Norm Ornstein, a scholar at the American Enterprise Institute, said, “Everybody I’ve seen over the years who worked with Shaub saw him as model public servant. But there’s plenty of frustration among people having to go through the ethics process when they’re coming in, plenty of which has nothing to do with OGE.”
Yet the Trump administration, Ornstein added, “has basically given him the middle finger from the get-go. What I’ve seen is a kleptocracy in action, a complete unwillingness to take even the slightest steps” toward disclosure and addressing potential conflicts of interest. That, in Ornstein’s view, “can be pretty scary” when it comes to secret deals between Trump’s family members and Chinese businessmen, or domestic regulatory decisions that could benefit wealthy Trump appointees. Shaub’s decision “to speak out volubly I wouldn’t think of as sour grapes,” he said.

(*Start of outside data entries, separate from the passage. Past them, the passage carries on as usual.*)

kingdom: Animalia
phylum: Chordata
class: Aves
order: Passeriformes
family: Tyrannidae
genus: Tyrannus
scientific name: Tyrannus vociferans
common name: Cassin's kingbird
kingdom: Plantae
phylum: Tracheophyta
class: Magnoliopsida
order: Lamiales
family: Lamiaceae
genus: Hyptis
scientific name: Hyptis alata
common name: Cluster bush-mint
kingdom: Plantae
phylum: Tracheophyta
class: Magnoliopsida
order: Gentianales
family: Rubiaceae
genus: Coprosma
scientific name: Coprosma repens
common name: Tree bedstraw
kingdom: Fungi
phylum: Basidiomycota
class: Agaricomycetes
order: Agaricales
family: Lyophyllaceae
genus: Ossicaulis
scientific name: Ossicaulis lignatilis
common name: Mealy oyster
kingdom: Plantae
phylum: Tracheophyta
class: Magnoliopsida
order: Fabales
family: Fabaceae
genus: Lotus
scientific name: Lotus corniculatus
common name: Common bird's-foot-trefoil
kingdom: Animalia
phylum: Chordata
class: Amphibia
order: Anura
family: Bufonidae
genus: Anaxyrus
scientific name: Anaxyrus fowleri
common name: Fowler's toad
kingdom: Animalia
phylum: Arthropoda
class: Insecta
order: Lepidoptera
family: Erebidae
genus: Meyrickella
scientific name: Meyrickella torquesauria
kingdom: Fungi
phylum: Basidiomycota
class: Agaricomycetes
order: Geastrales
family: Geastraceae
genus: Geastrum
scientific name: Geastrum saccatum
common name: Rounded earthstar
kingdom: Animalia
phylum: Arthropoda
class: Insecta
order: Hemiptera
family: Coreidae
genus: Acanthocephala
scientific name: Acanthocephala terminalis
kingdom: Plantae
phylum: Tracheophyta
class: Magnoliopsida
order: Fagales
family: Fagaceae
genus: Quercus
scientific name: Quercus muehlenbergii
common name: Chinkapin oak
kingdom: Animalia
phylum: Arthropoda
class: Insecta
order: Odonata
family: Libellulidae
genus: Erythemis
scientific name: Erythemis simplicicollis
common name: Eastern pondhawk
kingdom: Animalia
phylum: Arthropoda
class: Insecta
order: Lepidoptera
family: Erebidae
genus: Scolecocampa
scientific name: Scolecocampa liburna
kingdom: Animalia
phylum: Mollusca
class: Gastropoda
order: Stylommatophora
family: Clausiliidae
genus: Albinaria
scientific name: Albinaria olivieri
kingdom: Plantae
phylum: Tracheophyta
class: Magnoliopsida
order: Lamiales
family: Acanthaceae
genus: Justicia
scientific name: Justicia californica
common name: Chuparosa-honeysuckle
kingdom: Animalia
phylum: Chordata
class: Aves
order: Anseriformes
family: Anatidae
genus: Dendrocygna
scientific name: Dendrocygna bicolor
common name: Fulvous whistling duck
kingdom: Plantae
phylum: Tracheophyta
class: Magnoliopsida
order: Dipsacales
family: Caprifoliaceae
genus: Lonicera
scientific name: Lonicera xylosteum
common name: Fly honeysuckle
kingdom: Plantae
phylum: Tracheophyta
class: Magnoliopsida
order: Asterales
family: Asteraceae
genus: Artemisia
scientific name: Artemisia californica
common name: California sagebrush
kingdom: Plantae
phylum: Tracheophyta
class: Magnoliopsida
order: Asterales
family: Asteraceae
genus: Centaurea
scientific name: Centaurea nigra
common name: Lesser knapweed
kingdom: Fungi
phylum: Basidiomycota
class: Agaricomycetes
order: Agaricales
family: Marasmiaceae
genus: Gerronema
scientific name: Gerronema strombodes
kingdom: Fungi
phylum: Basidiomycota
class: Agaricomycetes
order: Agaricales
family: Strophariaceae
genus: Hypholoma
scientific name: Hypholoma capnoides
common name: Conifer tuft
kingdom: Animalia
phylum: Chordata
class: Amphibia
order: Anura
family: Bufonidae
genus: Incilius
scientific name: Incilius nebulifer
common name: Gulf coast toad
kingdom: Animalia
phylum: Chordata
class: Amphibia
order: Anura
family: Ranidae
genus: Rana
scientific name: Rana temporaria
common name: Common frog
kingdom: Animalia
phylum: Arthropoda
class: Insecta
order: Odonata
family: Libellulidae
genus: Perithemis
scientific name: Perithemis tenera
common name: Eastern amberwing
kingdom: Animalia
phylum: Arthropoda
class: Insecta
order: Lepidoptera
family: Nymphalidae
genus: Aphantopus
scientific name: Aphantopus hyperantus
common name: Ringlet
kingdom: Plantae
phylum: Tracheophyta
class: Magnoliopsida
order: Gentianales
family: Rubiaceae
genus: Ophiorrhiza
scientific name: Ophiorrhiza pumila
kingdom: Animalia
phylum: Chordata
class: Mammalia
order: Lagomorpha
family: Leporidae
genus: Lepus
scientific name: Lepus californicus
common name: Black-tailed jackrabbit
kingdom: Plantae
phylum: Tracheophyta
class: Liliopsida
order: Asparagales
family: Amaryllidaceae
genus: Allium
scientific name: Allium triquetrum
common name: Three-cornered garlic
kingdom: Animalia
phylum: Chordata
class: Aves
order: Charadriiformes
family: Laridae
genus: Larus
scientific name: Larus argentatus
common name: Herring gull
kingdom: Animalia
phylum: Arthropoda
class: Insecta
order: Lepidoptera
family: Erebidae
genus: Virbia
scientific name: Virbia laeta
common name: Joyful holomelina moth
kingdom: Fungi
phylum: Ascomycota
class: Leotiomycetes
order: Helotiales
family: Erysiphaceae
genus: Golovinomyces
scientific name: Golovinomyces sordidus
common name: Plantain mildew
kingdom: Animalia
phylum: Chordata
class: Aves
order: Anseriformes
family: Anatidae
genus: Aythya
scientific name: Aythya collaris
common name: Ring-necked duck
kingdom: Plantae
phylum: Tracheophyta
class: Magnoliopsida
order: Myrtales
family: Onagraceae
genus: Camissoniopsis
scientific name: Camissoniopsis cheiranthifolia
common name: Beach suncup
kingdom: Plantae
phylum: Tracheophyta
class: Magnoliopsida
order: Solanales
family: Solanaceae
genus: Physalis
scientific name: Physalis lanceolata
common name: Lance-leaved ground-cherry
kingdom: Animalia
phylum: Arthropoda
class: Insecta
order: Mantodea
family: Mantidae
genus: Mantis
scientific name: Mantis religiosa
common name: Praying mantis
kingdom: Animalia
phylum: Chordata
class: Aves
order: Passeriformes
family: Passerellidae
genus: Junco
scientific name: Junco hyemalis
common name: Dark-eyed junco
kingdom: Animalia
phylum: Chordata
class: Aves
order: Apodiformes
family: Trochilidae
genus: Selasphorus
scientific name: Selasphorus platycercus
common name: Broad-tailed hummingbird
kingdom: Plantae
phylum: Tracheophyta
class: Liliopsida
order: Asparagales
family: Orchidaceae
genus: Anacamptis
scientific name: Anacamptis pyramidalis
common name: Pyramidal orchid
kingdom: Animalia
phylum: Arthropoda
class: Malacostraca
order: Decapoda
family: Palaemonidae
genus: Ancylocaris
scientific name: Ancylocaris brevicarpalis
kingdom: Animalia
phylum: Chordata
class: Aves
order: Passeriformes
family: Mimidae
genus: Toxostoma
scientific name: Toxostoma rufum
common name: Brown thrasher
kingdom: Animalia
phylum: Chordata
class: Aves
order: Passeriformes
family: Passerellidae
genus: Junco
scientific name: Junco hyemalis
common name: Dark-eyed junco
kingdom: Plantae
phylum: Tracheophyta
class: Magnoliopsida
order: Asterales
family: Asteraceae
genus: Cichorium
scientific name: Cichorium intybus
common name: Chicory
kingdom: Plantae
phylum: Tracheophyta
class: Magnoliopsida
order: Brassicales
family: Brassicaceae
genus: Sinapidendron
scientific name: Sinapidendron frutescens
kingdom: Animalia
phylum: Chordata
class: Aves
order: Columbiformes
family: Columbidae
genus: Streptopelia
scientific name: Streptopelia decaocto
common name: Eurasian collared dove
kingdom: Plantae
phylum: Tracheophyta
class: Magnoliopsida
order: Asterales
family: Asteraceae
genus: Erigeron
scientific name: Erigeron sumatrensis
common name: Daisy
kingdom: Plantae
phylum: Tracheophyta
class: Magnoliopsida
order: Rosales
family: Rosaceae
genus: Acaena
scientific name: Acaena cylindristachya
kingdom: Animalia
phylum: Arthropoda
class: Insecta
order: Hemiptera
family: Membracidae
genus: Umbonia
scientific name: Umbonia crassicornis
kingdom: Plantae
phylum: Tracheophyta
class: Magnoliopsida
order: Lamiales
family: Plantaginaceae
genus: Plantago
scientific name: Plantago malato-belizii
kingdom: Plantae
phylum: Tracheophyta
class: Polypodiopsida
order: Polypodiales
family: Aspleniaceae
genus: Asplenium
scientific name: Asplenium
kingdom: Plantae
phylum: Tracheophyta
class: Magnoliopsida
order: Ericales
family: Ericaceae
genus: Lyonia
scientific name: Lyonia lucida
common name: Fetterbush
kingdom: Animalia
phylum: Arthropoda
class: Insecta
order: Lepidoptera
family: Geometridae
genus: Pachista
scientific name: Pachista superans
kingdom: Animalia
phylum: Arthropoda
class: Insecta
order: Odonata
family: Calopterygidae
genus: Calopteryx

Meanwhile, Trump’s business holdings and those of his appointees on Monday became the target of a new transparency campaign titled “Defund Trump.” The nonprofit group American Oversight filed 31 FOIA document requests for travel expenses for trips to Trump properties by Attorney General Jeff Sessions, Homeland Security Secretary John Kelly, Commerce Secretary Wilbur Ross, Treasury Secretary Steve Mnuchin, and Small Business Administration chief Linda McMahon. They also requested documents on related expenses at 18 agencies.
The group also seeks governmentwide guidance on the use of Trump properties as issued by the General Services Administration and the Office of Government Ethics. Finally, it seeks any reimbursements paid by agencies to Trump officials for staying at Michigan hotels owned by the family of Education Secretary Betsy DeVos.
American Oversight also sent letters to congressional oversight committees calling for action to challenge what it sees as the administration’s conflicts of interest. “Rather than draining the swamp as he promised during his campaign, President Trump has created an entirely new quagmire where he and the first family luxuriate in the muck,” said American Oversight Executive Director Austin Evers. “President Trump’s self-dealing may be unsurpassed in American presidential history—never before has so much taxpayer money been diverted to the president’s pocketbook as government business is steered to Trump properties around the globe.”
Rep. Don Beyer, D-Va., on Monday introduced four amendments to a House spending bill that would “prevent Donald Trump from enriching himself at taxpayer expense by blocking the federal government from renting rooms at Trump brand hotels for official travel,” a statement said.